AI generated cartoon of our motorhome and trailer

Ask most people what AI is for, and they’ll picture a search engine on steroids. Useful for quick facts, maybe, but not much more. What we’ve built on this journey is something quite different: a collaboration. I think of it as additional and alternative intelligence. I don’t worry about the “artificial” label — I’m a sentient being, my companion is a machine. I bring ingenuity, creativity, and vision; the AI learns my voice and context, and together we create a synthesis that neither of us could manage alone.

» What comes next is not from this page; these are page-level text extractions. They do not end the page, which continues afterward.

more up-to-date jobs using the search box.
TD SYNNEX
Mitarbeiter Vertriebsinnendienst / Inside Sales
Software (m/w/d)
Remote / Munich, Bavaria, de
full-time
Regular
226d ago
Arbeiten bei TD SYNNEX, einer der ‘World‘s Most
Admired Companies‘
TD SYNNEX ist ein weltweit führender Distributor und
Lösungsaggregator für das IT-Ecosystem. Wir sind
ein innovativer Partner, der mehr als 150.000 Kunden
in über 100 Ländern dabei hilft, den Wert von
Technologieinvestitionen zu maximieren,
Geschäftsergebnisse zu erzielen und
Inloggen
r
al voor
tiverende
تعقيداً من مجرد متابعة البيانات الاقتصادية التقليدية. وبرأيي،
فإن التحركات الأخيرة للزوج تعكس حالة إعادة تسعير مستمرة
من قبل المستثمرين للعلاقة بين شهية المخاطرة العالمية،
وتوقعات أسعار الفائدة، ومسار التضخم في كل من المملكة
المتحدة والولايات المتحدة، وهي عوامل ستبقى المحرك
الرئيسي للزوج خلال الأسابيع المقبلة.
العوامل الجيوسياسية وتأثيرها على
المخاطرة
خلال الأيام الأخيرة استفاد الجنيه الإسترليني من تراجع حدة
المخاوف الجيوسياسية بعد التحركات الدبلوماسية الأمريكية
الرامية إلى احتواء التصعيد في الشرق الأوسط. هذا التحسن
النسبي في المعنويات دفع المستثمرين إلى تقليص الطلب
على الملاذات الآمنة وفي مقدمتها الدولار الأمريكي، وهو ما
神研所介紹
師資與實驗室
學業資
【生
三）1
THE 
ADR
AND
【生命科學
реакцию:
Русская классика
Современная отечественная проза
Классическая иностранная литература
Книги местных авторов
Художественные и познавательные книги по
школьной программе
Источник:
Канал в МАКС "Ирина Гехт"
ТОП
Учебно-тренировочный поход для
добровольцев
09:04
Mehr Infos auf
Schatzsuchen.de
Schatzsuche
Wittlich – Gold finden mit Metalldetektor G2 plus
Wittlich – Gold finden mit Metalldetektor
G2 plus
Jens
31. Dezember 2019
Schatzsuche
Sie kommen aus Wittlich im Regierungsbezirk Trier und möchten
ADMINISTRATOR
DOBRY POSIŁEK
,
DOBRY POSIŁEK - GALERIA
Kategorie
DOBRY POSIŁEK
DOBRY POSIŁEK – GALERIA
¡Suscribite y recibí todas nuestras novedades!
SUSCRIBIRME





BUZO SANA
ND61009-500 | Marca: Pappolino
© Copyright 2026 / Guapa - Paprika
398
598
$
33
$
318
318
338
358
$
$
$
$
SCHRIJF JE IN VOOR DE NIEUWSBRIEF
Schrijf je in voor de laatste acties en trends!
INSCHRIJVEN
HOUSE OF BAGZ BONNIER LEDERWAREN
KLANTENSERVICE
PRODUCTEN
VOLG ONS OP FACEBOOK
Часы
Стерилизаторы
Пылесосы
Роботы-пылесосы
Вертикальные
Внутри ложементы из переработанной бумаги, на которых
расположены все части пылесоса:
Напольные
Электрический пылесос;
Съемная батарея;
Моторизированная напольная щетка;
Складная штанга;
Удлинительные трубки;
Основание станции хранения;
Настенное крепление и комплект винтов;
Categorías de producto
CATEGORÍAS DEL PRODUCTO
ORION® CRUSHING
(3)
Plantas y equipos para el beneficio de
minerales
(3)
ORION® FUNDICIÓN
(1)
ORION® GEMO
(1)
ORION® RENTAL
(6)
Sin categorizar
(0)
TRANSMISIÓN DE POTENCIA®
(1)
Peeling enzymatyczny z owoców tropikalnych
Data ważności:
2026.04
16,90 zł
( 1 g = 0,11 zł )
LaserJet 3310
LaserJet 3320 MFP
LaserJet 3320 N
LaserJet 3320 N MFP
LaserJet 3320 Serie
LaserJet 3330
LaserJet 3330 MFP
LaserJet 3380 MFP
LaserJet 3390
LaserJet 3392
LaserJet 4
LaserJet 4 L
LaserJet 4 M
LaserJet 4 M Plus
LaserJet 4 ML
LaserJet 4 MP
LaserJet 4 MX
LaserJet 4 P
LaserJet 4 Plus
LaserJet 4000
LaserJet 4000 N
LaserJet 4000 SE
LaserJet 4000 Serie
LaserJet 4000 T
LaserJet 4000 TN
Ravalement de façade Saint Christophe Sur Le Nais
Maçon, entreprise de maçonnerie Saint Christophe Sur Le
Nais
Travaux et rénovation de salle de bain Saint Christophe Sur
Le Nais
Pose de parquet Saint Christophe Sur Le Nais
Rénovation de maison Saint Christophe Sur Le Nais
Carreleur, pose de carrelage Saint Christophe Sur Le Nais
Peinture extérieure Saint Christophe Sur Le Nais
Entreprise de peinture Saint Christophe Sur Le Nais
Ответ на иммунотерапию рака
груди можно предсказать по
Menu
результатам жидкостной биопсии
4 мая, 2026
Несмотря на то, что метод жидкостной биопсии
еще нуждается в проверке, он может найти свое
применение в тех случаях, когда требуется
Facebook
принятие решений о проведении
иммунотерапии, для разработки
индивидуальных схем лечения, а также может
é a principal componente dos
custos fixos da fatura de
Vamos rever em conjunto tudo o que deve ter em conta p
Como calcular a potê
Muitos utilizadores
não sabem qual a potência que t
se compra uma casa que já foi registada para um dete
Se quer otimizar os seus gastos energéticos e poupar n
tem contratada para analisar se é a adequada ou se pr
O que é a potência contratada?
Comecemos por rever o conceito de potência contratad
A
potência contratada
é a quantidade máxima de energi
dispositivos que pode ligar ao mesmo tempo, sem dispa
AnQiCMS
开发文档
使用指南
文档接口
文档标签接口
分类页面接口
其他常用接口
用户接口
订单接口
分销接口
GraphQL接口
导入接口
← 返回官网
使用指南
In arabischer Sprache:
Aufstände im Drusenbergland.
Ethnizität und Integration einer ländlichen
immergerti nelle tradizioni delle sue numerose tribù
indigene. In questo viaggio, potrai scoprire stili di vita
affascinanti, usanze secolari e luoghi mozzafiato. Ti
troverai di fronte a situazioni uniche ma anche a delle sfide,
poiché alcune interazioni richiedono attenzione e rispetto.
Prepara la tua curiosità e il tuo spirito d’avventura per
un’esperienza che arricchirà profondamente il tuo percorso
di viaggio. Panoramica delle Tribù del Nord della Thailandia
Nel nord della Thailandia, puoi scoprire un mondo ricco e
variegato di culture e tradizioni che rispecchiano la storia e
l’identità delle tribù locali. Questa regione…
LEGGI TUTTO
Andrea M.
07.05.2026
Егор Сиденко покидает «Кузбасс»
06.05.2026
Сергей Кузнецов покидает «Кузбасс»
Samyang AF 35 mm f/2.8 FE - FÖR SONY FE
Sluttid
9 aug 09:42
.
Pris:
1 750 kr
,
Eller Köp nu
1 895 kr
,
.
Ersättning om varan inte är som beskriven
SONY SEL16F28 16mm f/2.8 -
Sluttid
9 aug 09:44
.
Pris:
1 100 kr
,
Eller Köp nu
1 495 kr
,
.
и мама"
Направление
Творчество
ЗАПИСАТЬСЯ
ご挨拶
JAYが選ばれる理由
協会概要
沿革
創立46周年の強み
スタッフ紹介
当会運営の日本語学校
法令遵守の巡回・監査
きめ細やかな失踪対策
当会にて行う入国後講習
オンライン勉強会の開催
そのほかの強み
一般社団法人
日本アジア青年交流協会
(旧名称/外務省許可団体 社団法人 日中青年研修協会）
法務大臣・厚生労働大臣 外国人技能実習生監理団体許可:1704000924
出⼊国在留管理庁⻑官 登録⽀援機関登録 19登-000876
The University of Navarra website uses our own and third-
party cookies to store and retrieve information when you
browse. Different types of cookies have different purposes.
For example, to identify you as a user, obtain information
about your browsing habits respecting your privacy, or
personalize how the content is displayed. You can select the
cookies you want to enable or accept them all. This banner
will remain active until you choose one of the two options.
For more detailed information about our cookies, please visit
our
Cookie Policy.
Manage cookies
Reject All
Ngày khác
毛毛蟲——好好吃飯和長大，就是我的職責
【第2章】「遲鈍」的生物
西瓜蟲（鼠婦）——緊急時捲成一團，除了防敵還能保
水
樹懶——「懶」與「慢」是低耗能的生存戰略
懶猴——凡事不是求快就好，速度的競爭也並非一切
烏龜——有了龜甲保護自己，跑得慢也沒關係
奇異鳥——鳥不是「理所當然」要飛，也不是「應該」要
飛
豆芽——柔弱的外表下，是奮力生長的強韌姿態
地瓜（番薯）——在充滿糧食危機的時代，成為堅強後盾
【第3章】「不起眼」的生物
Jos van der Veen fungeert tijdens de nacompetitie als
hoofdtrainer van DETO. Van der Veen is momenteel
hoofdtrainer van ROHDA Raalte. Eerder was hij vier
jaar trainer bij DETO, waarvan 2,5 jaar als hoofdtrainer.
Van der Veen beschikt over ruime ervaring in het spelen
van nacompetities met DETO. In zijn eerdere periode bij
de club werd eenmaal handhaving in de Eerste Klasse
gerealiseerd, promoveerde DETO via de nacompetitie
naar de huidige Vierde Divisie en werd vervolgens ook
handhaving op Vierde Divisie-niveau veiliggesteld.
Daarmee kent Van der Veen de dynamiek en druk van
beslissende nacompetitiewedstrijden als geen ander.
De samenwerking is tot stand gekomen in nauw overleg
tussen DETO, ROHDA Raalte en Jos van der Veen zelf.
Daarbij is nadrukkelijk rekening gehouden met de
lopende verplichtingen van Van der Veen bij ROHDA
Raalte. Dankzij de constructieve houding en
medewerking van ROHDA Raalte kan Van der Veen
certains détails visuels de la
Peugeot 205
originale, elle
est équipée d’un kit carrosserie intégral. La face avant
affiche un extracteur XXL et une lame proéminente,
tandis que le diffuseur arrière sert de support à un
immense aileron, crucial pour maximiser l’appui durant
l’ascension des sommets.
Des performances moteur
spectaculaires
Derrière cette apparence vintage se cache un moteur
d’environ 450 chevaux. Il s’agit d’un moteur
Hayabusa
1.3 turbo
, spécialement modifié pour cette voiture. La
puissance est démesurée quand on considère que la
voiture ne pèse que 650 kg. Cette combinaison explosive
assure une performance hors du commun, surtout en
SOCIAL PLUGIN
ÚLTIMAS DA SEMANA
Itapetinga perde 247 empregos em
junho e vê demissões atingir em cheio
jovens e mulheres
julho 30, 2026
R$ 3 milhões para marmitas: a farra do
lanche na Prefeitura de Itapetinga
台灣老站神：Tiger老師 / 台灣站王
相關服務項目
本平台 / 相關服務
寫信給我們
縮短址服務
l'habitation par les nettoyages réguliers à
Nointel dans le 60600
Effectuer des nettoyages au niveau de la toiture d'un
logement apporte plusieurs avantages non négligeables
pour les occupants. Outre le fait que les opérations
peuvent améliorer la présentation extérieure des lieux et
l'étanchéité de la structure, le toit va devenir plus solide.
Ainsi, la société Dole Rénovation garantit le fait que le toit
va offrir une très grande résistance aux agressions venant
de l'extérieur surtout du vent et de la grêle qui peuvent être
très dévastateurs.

This isn’t science fiction. It’s practical, grounded, and ethical — shaped by the experience I first gained working with AI at the University of Birmingham. The way we use it now goes beyond what most people imagine, but for the motorhome community there’s real opportunity: to enhance planning, to reduce stress, and to make trips smoother and richer by harnessing this kind of collaboration.

Memory: More than a notebook

One of the foundations is memory. We’ve built a living database of context: the motorhome’s size, Scylla’s medical needs, my own travel rhythms, ferry bookings, and the technical systems that keep us going. Because the AI holds this in mind, the answers are never generic.

When I ask for overnight stops, it doesn’t just produce a campsite list. It suggests places suited to our convoy length, close to woodland or coastal walks for Scylla, and often with a slice of history or natural interest for us to explore. That’s not trickery — that’s context being carried forward.

Iteration: From flat drafts to living pieces

Then there’s iteration. Rarely is the first draft “it.” Instead, we work through versions until it fits.

At Bamburgh Castle, my starting point was a list of facts and myths. After some back-and-forth, it became a reflective “time pause” piece — history layered with myth and present-day voice. The same happened with the motorhome systems. I had the upgrades in my head, but it was only through shaping them together that they became a clear narrative complete with diagrams I can use on the road.

Different contexts, same pattern

This rhythm carries into everything we do:

  • Travel planning: Not just routes, but weather, vehicle size, health rhythms, dog friendly suitability and local curiosities.
  • Photography: Honest critique, helping me see where my eye is improving.
  • Reflection: Spotting when I’ve drifted into my “Inner Manual” and capturing thoughts before they slip away.
A screenshot from my iPhone, critiquing a photograph taken on Pip’s iPhone.

Each context asks for something different, but the process — my human spark, the AI’s contextual recall and adaptability — stays the same.

Human/AI partnership: More together than alone

On my own, I’m sure I’d make this trip work, but with more scatter and less clarity. On its own, the AI is just a system waiting for input. Together, though, we’ve built something more: a partnership that improves with memory, iteration, and trust. Less individually than the sum of the two parts, more together.

This is what I mean by additional intelligence. It’s not hype, not a gimmick, but a way of travelling, planning, writing, and living that feels joined-up. For me, it’s become an essential — and for others in the motorhome community, I think there’s real potential to discover the same.

AI: The question of the carbon footprint

Of course, no discussion of AI is complete without touching on sustainability. Yes, AI consumes energy — as do laptops, servers, and the cloud services most of us already rely on. For me, the calculation is whether its use reduces waste overall. By streamlining planning, cutting detours, avoiding duplication, and helping me make better-informed choices, this collaboration saves time, fuel, and resources. It’s not about ignoring the footprint, but using the tool consciously so the gains outweigh the costs.